# Use Part 1 of the Fundamental Theorem of Calculus to find the derivative of the function. h(x) =...

## Question:

Use Part 1 of the Fundamental Theorem of Calculus to find the derivative of the function.

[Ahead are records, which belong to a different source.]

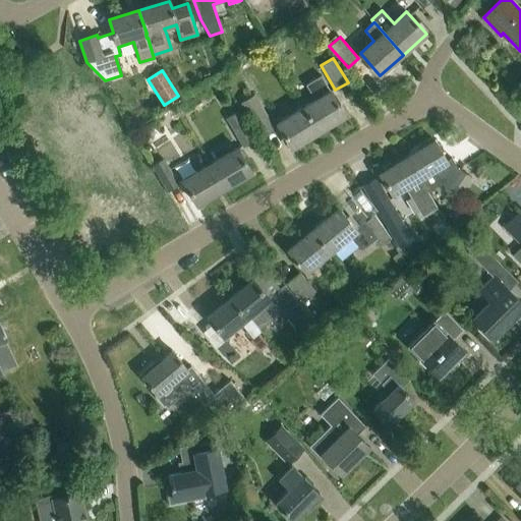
[(303,107),(319,132),(345,116),(330,91),(321,76),(305,84),(314,100),(303,107)]
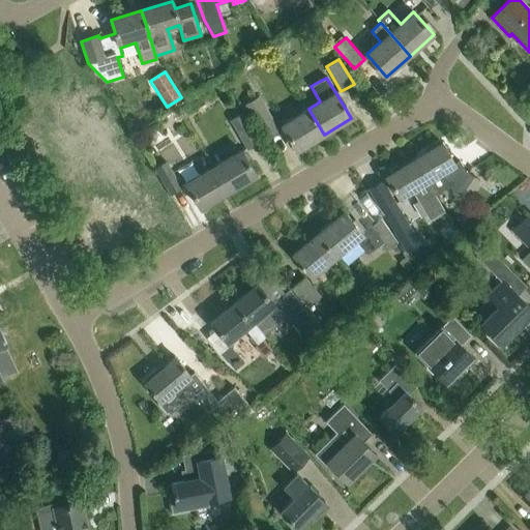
[(259,95),(244,105),(265,139),(280,130),(259,95)]
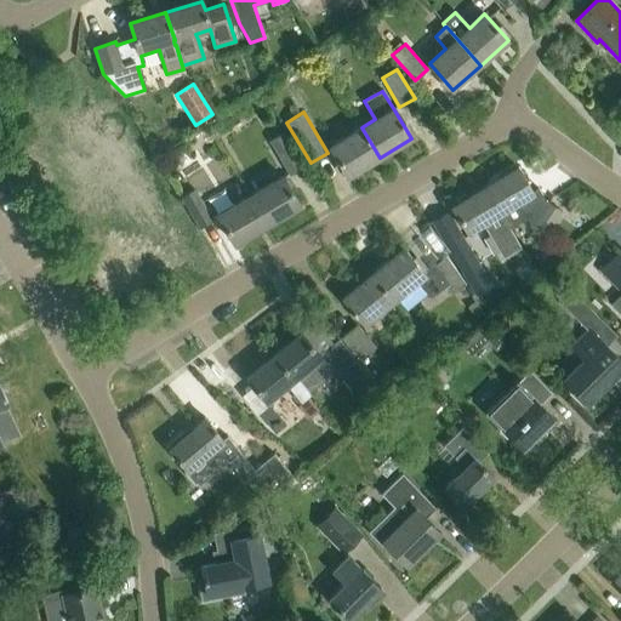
[(348,176),(380,158),(362,127),(330,147),(348,176)]
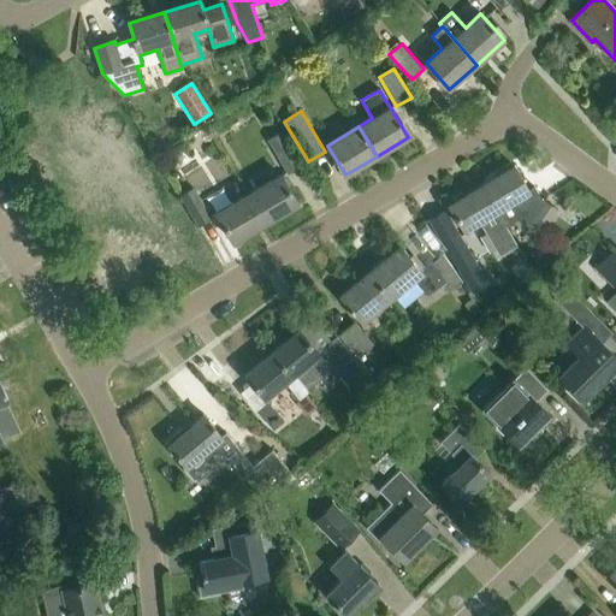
[(282,131),(267,140),(286,173),(301,165),(282,131)]
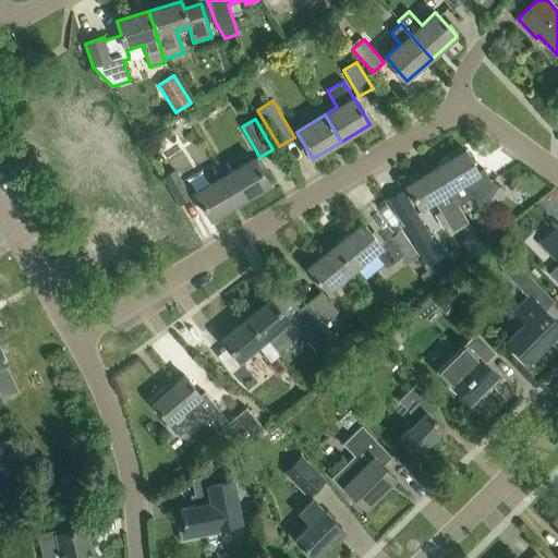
[(465,150),(436,168),(458,205),(473,196),(476,203),(476,204),(489,213),(505,191),(492,181),(490,182),(484,170),(478,173),(465,150)]
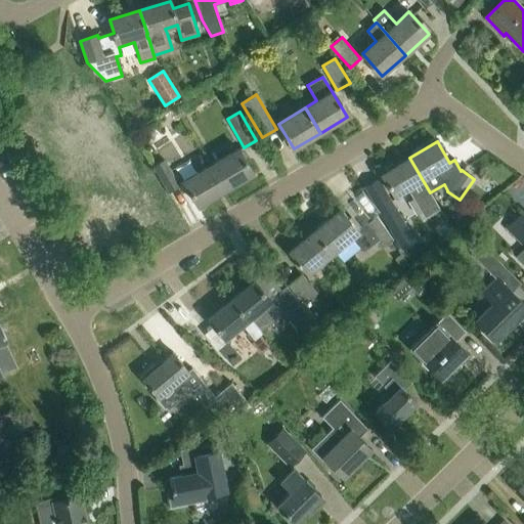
[(211,166),(225,189),(253,173),(238,149),(211,166)]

{eq}h(x) = \int_{1}^{e^x} \, 4 \ln(t) \, \mathrm{d}t {/eq}

## Definite Integrals:

The fundamental theorem of calculus for finding the differentiation of any expression can be useful. The rule that it follows is derivative from the concept of limits. The formula is: {eq}\frac{d\left ( \int_{a}^{g(x)} f(t) dt\right )}{dx}=\frac{d(g(x))}{dx} f(g(x)) \\ {/eq}

The given integral expression is:

{eq}h(x) = \int_{1}^{e^x} \, 4 \ln(t) \, \mathrm{d}t {/eq}

Now we are finding the derivative as follows:

{eq}\frac{d(h(x))}{dx}= \frac{d\left ( \int_{1}^{e^x} \, 4 \ln(t) \, \mathrm{d}t \right )}{dx}\\ {/eq}

Now using the fundamental theorem that is as per the formula below:

{eq}\frac{d\left ( \int_{a}^{g(x)} f(t) dt\right )}{dx}=\frac{d(g(x))}{dx} f(g(x)) \\ {/eq}

So the given expression will be now;

{eq}\frac{d(h(x))}{dx}= \frac{d\left ( \int_{1}^{e^x} \, 4 \ln(t) \, \mathrm{d}t \right )}{dx}\\ =\frac{d(e^x)}{dx} 4 \ln(e^x) \\ =4 e^x \ln(e^x)\\ \Rightarrow h'(x)= 4 e^x \ln(e^x)\\ {/eq}

So this is the required derivative of the given integral expression.